Text provided »
▼
Kha Ri Gude is Tshivenda for “Let us learn.” It was decided to use the Tshivenda terminology as a way of accentuating the minority status of the language.
- 2.
The Kha Ri Gude campaign has won a number of awards, including the Pan South African Language Board (PanSALB) award in 2010, for the excellence of the campaign materials in all 11 official languages; the Government Communication and Information System’s Umbungsweti Award (in 2009) for the campaign’s developmental communication strategy reaching adults in the most remote and impoverished sites and its efforts to include deaf and blind learners and the Expanded Public Works Programme (EPWP) award (in 2012) for its effective delivery to the poor. In 2016, the International UNESCO Confucius Prize for Literacy for its well-developed campaign that applied scientific research on how illiterate adults read.
- 3.
The curriculum included mother tongue literacy, English as a first additional language and numeracy. The life skills component was developed via the thematic approach. The themes utilised for the campaign were as follows: I am learning; My family, my home; Living together; Healthy living; World of work; Our country; The world around us.
▲
Information shown »
▼
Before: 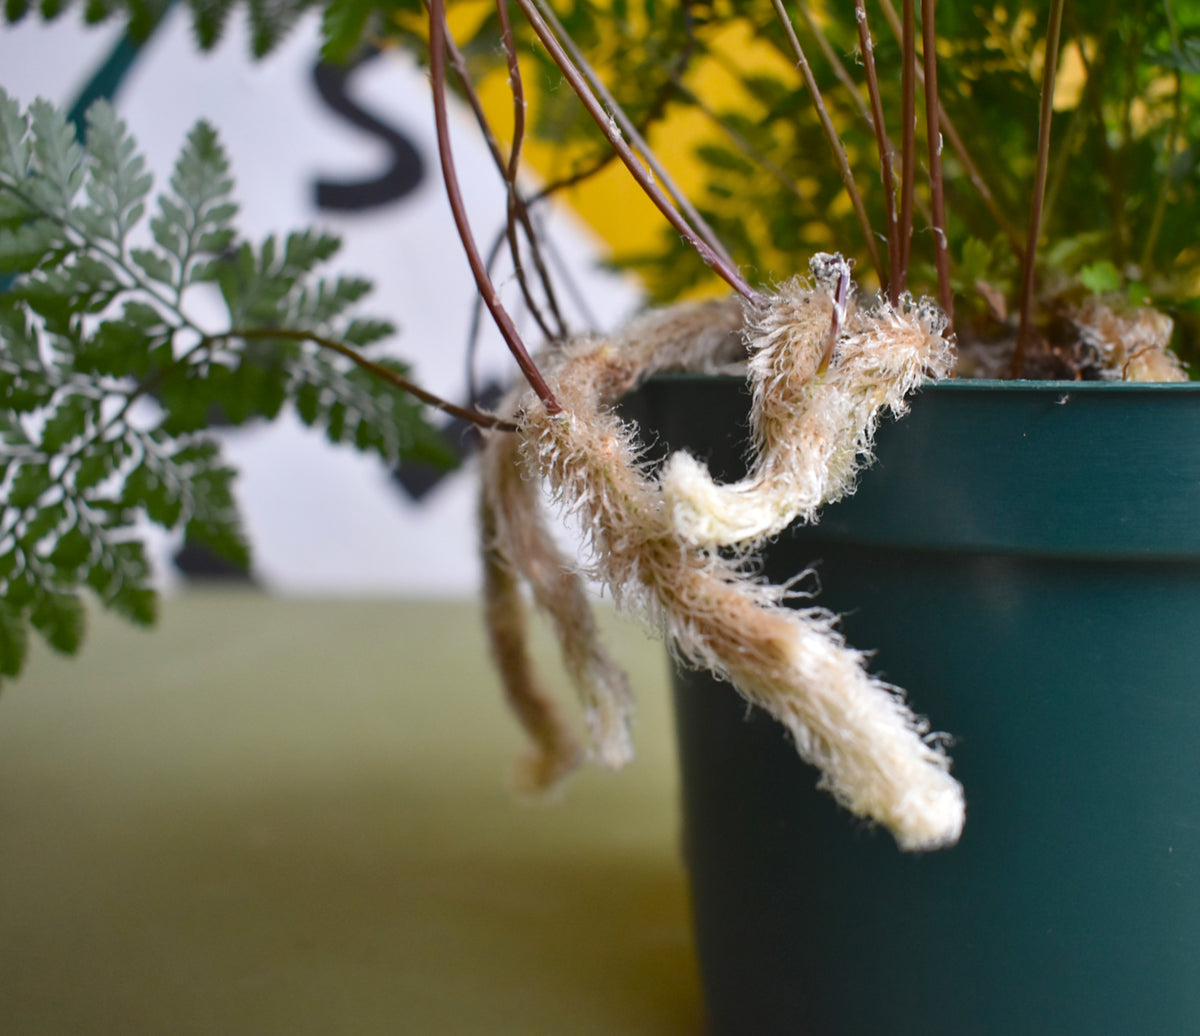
▲
Job A » In the Kha Ri Gude text, what award did the campaign receive in 2016?
Job B » Reproduce everything in the Kha Ri Gude text from "Kha Ri Gude is" down to "illiterate adults read.", word for word.

Complete answer A » The International UNESCO Confucius Prize for Literacy.

Complete answer B »
Kha Ri Gude is Tshivenda for “Let us learn.” It was decided to use the Tshivenda terminology as a way of accentuating the minority status of the language.
- 2.
The Kha Ri Gude campaign has won a number of awards, including the Pan South African Language Board (PanSALB) award in 2010, for the excellence of the campaign materials in all 11 official languages; the Government Communication and Information System’s Umbungsweti Award (in 2009) for the campaign’s developmental communication strategy reaching adults in the most remote and impoverished sites and its efforts to include deaf and blind learners and the Expanded Public Works Programme (EPWP) award (in 2012) for its effective delivery to the poor. In 2016, the International UNESCO Confucius Prize for Literacy for its well-developed campaign that applied scientific research on how illiterate adults read.